SERVINGS : 4 PEOPLE COOK TIME : MINUTES PREP TIME : MINUTES

INGREDIENTS

  • 1 1/2 cups jasmine rice
  • 3 cups water
  • kosher salt, to taste
  • pepper, to taste

DIRECTIONS

  1. Bring water and rice to a boil.
  2. Reduce to low, cover, and let simmer for 20 minutes. If you are using brown jasmine, follow the package instructions for cooking times.
  3. Remove cover and fluff with a fork.

Nutritional Information

Serving Size 120g Calories 154 Fat .3 Carbs 33 Fiber .5 Protein 3.

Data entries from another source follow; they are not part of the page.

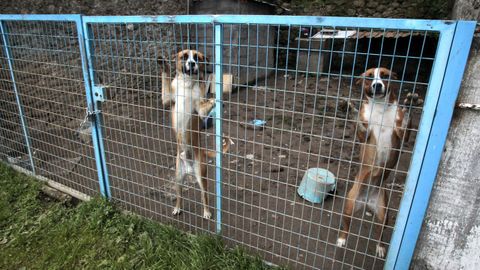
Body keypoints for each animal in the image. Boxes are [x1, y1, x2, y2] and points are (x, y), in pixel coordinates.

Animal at [160, 49, 232, 219]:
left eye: (197, 58)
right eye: (185, 56)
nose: (192, 64)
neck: (187, 84)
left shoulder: (200, 109)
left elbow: (206, 105)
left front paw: (215, 100)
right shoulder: (167, 99)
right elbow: (165, 80)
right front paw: (164, 64)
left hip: (201, 176)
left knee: (204, 196)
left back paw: (206, 212)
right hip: (178, 178)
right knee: (179, 196)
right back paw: (177, 208)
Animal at [338, 67, 424, 258]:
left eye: (385, 75)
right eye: (369, 77)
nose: (377, 85)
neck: (380, 108)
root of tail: (366, 201)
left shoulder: (402, 133)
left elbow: (406, 120)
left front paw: (410, 104)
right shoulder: (364, 134)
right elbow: (358, 122)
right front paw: (350, 110)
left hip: (384, 214)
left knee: (379, 233)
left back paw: (380, 247)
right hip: (349, 204)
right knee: (346, 225)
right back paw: (341, 239)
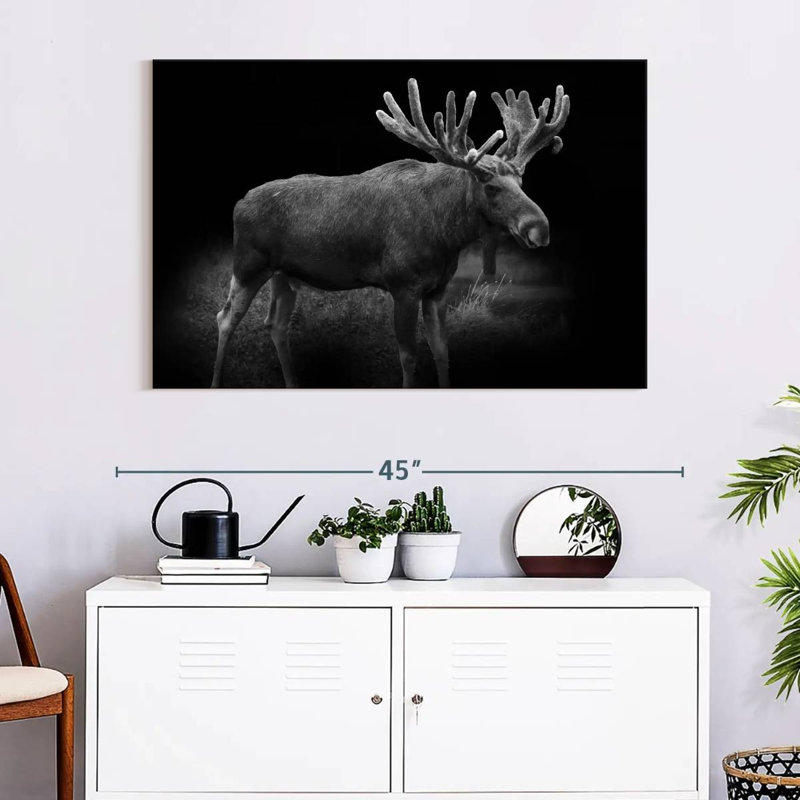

Baby Bok Choy and Pork Stir Fry

SERVINGS : 4 PEOPLE PREP TIME : MINUTES

INGREDIENTS

  • 1 pound pork tenderloin, silver skin removed
  • 2 tablespoons low sodium soy sauce
  • 1 tablespoon mirin, or cooking sherry
  • 1 teaspoon brown sugar
  • 1 teaspoon cornstarch
  • 1 tablespoon olive oil
  • 4 cloves garlic, minced or pressed
  • 1 pound baby bok choy
  • 1/2 cup cashews
  • 2 teaspoons sesame oil

DIRECTIONS

  1. Slice pork tenderloin into 1/2” medallions (circles). Then, slice each medallion into 1/2” strips.
  2. Place strips into a bowl and add soy sauce, mirin, brown sugar, and cornstarch. Mix to combine.
  3. Cut each bok choy in half lengthwise. Then slice stalks into 1/4” pieces. Leave leaves intact.
  4. Heat the olive oil in a large skillet or wok over medium high or high heat until it begins to shimmer.
  5. Add pork in a single layer. Cook, untouched, for a minute or two. Reduce heat to medium high and continue to cook for another couple of minutes.
  6. Transfer meat to a serving bowl and reserve.
  7. Add more olive if necessary, and add garlic and bok choy stalks (reserve leaves). Cook for a couple of minutes.
  8. Add bok choy leaves, cashews, and reserved pork. Cook a couple of minutes or until leaves have wilted.
  9. Remove from heat and toss in sesame oil.
  10. Serve over rice.

Nutritional Information

Serving Size: 267g Calories 343 Fat 18 Sat Fat 4 Sodium 442 Carbs 11 Fiber 2 Sugars 3 Protein 35.

NOTES

KID NOTE: They loved the pork and the cashews and ate ‘most’ of the bok choy.

VEGETARIAN TIP:  Replace the pork with firm tofu.

GLUTEN MODIFICATIONS: Use tamari instead of soy sauce.